What do I mean? According to research and best practices on leadership effectiveness, the first days in a new position are critical because small differences in a new leader’s actions can have a huge impact on long-term results. Whether you’re a hire from the outside, as I am, or an existing employee who has been at an organization for a while, it’s important that the new leader take the time up front to quickly diagnose a your situation, understand its challenges and opportunities, establish priorities and manage the key relationships that will help you succeed.
So my real start date was the minute I accepted my new position. There are two resources I have utilized with my coaching clients who are entering new roles. The first, Michael Watkins’ The First 90 Days, provides an excellent roadmap for a new leader. The second, The New Leader’s 100 Day Action Plan by Brandt et. al. offers a similar blueprint that includes practical tools to help you implement your plan.

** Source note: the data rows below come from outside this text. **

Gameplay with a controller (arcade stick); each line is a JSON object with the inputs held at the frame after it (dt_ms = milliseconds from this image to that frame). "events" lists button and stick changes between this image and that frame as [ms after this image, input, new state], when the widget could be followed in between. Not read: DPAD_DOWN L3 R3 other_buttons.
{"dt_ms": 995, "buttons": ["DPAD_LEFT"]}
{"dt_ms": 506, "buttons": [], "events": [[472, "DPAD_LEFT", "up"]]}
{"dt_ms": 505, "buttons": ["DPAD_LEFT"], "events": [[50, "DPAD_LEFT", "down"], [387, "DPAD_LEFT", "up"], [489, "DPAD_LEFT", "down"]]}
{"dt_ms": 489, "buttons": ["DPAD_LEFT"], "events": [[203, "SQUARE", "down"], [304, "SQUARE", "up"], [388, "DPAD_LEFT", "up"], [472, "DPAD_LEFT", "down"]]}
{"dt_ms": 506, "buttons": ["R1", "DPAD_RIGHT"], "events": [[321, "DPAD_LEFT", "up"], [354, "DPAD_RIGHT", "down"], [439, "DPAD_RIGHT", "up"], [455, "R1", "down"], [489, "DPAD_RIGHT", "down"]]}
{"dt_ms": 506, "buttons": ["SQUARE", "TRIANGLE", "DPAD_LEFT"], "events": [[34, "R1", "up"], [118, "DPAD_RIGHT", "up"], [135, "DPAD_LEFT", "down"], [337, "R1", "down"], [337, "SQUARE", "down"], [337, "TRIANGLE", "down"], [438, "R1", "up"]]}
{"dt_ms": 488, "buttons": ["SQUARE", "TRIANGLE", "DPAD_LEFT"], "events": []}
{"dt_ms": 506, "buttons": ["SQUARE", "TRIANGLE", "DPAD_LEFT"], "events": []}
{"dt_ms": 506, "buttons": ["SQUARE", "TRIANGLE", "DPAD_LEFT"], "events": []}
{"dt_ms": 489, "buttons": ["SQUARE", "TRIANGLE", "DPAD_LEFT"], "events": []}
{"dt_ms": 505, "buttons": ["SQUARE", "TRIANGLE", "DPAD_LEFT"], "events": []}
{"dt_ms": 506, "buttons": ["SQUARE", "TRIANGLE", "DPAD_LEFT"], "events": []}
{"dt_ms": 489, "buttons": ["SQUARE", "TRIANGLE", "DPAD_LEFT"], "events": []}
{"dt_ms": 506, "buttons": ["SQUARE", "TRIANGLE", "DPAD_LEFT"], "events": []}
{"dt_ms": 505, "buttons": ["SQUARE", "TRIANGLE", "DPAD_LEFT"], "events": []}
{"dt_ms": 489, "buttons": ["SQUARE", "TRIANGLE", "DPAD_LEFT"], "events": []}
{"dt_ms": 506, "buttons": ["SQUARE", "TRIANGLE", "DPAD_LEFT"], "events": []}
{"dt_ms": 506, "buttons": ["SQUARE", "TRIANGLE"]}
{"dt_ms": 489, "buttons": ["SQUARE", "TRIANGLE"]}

Here’s a very brief summary of the concepts that Watkins shares in The First 90 Days. He outlines 10 key transition challenges that will help you navigate your road ahead. They are: Promote Yourself — get yourself mentally ready to step into your new role. Shift your mindset and perspective and embrace your new position. Accelerate Your Learning — figure out what you need to learn and identify up front your best available sources of insight and information and learn what you need to learn in the shortest amount of time.
Match Strategy to Situation—not every situation is the same. This transition challenge requires you to assess just what you are facing. The book outlines four different business situations that will allow you to match the appropriate focus and response to needs of the organization. Secure Early Wins—in this step, the new leader tailors early initiatives to build personal credibility, establish key relationships, and identify and harvest low-hanging fruit-the highest –potential opportunities for short term improvements in organizational performance.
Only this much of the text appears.